Object. The aim of this study was to correlate the clinical improvement in patients with Parkinson disease (PD) treated using deep brain stimulation (DBS) of the subthalamic nucleus (STN) with the precise anatomical localization of stimulating electrodes.

Methods. Localization was determined by superimposing figures from an anatomical atlas with postoperative magnetic resonance (MR) images obtained in each patient. This approach was validated by an analysis of experimental and clinical MR images of the electrode, and the development of a three-dimensional (3D) atlas—MR imaging coregistration method. The PD motor score was assessed through two contacts for each of two electrodes implanted in 10 patients: the “therapeutic contact” and the “distant contact” (that is, the next but one to the therapeutic contact). Seventeen therapeutic contacts were located within or on the border of the STN, most of which were associated with significant improvement of the four PD symptoms tested. Therapeutic contacts located in other structures (zona incerta, lenticular fasciculus, or midbrain reticular formation) were also linked to a significant positive effect. Stimulation applied through distant contacts located in the STN improved symptoms of PD, whereas that delivered through distant contacts in the remaining structures had variable effects ranging from worsening of symptoms to their improvement.

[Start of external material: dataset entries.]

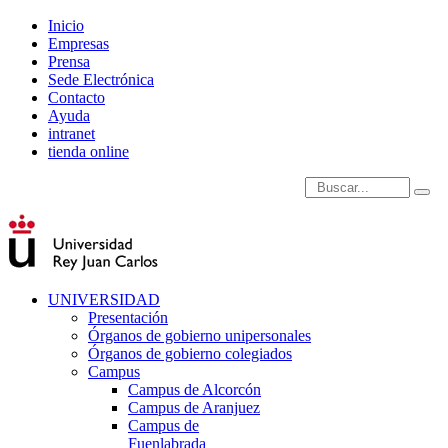
Inicio
Empresas
Prensa
Sede Electrónica
Contacto
Ayuda
intranet
tienda online
Introduce términos de
UNIVERSIDAD
Presentación
Órganos de gobierno unipersonales
Órganos de gobierno colegiados
Campus
Campus de Alcorcón
Campus de Aranjuez
Campus de
Fuenlabrada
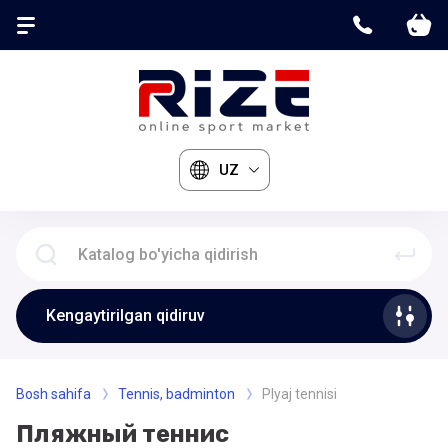
UZ
Kengaytirilgan qidiruv
Bosh sahifa
Tennis, badminton
Plyaj tennisi
Пляжный теннис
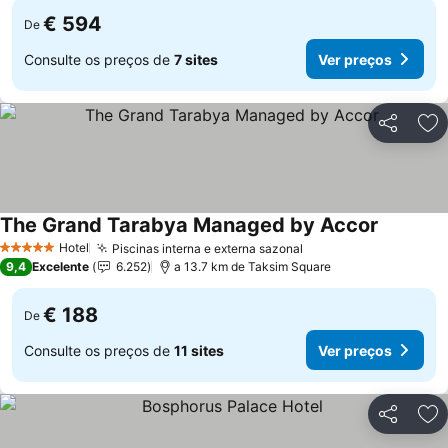
€ 594
De
Consulte os preços de
7 sites
Ver preços
Partilhar
Ad
The Grand Tarabya Managed by Accor
Ver preç
Hotel
Piscinas interna e externa sazonal
Ver preços
5 Estrelas
9,4
Excelente
6.252
a 13.7 km de Taksim Square
€ 188
De
Consulte os preços de
11 sites
Ver preços
Partilhar
Ad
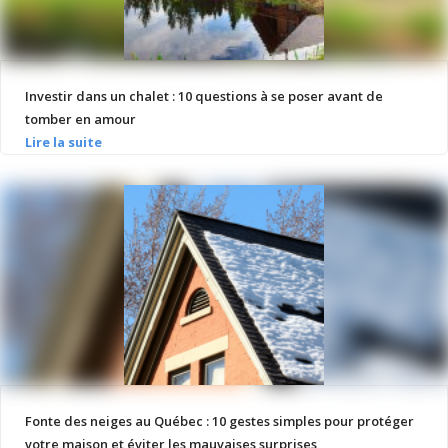
Investir dans un chalet : 10 questions à se poser avant de
tomber en amour
Fonte des neiges au Québec : 10 gestes simples pour protéger
votre maison et éviter les mauvaises surprises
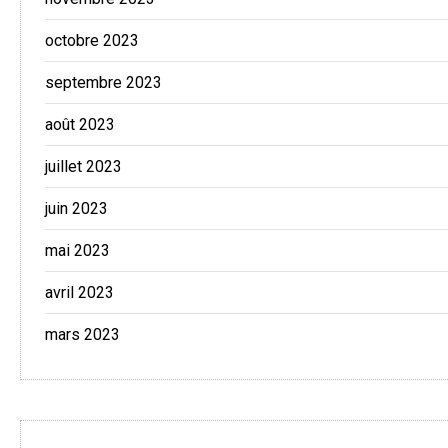
octobre 2023
septembre 2023
août 2023
juillet 2023
juin 2023
mai 2023
avril 2023
mars 2023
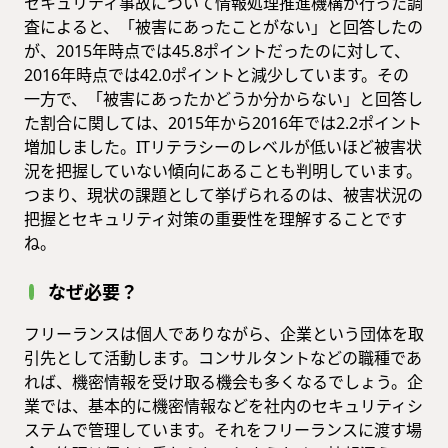
セキュリティ事故について情報処理推進機構が行った調
査によると、「被害にあったことがない」と回答したの
が、2015年時点では45.8ポイントだったのに対して、
2016年時点では42.0ポイントと減少しています。その
一方で、「被害にあったかどうか分からない」と回答し
た割合に関しては、2015年から2016年では2.2ポイント
増加しました。ITリテラシーのレベルが低いほど被害状
況を把握していない傾向にあることも判明しています。
つまり、現状の課題として挙げられるのは、被害状況の
把握とセキュリティ対策の重要性を理解することです
ね。
なぜ必要？
フリーランスは個人でありながら、企業という団体を取
引先として活動します。コンサルタントなどの職種であ
れば、機密情報を受け取る機会も多くなるでしょう。企
業では、基本的に機密情報などを社内のセキュリティシ
ステムで管理しています。それをフリーランスに渡す場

Conclusions. The authors have demonstrated that 3D atlas—MR imaging coregistration is a reliable method for the precise localization of DBS electrodes on postoperative MR images. In addition, they have confirmed that although the STN is the main target during DBS treatment for PD, stimulation of surrounding regions, particularly the zona incerta or the lenticular fasciculus, can also improve symptoms of PD.